Bloc de texte:
================================

# Mémoire fluctuante



## boomboom (4 Octobre 2010)

Bonjour

La mémoire de mon DD de Démarrage diminue curieusement, sans qu'aucune applis ne tournent
Impossible de localiser le dossier, l'application ou est engloutie cette mémoire.
Celle çi revient en générale aprés le redémarrage (7,5 Go sur 90Go)
Après plusieurs passages et nettoiement de disk Warrior le phénomène perdure.
Parfois certain message d'alerte m'indique que la mémoire de mon DD est au miminum, alors que ce n'est pas le cas (à l'affichage dans la fenêtre)

Si vous avez une idée , elle est la bienvenue.


----------



## Invité (4 Octobre 2010)

Tu parle de l'espace de ton disque dur ou de la mémoire de ton ordi (la Ram) ?


----------



## boomboom (4 Octobre 2010)

En Effet il s'agit bien d'espace du disque.


----------



## Invité (4 Octobre 2010)

t'as combien de Ram sur ton ordi ?
Il est fort possible que cet espace disque soit utilisé par le swap&#8230;

dis ce qu'il y a dans la fenêtre  :

Finder/Aller/Aller au dossier  :   là tu tape "*/var/vm*" (sans les guillemets")


----------



## Le docteur (4 Octobre 2010)

Ce sont des caches qui vont et qui viennent.. Laisse-les vivre, sers-toi de ta machine, et cesse de regarder le moniteur dans les yeux : ça rend fou...

---------- Nouveau message ajouté à 13h46 ---------- Le message précédent a été envoyé à 13h43 ----------

Souvent cache varie, bien fol qui s'y fie ...


----------

================================

Consigne 1: Dans la discussion, quel outil boomboom a-t-il passé à plusieurs reprises sans que le phénomène disparaisse ?
Consigne 2: Dans la discussion, recopiez s'il vous plaît tout le passage allant de "Après plusieurs passages" jusqu'à "ordi (la Ram) ?", en échangeant "phénomène" contre "problème".
Appuyez-vous uniquement sur la discussion.

Données fournies:
================================

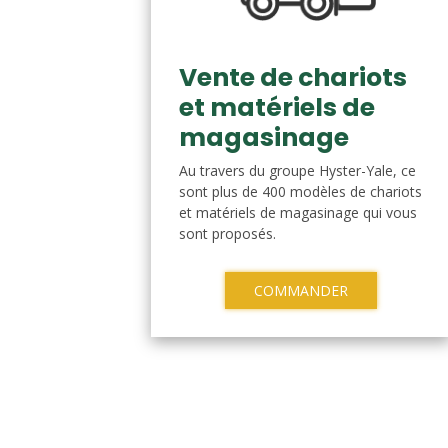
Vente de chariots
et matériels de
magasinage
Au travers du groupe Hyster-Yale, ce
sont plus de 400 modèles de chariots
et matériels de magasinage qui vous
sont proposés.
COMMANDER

================================

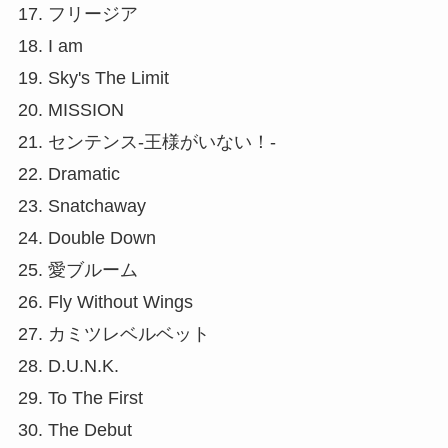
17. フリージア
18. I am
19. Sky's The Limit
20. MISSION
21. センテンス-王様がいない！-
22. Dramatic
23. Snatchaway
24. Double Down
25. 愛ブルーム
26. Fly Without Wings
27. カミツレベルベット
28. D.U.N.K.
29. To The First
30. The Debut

================================

Votre réponse 1: disk Warrior.

Votre réponse 2:
Après plusieurs passages et nettoiement de disk Warrior le problème perdure.
Parfois certain message d'alerte m'indique que la mémoire de mon DD est au miminum, alors que ce n'est pas le cas (à l'affichage dans la fenêtre)

Si vous avez une idée , elle est la bienvenue.


----------



## Invité (4 Octobre 2010)

Tu parle de l'espace de ton disque dur ou de la mémoire de ton ordi (la Ram) ?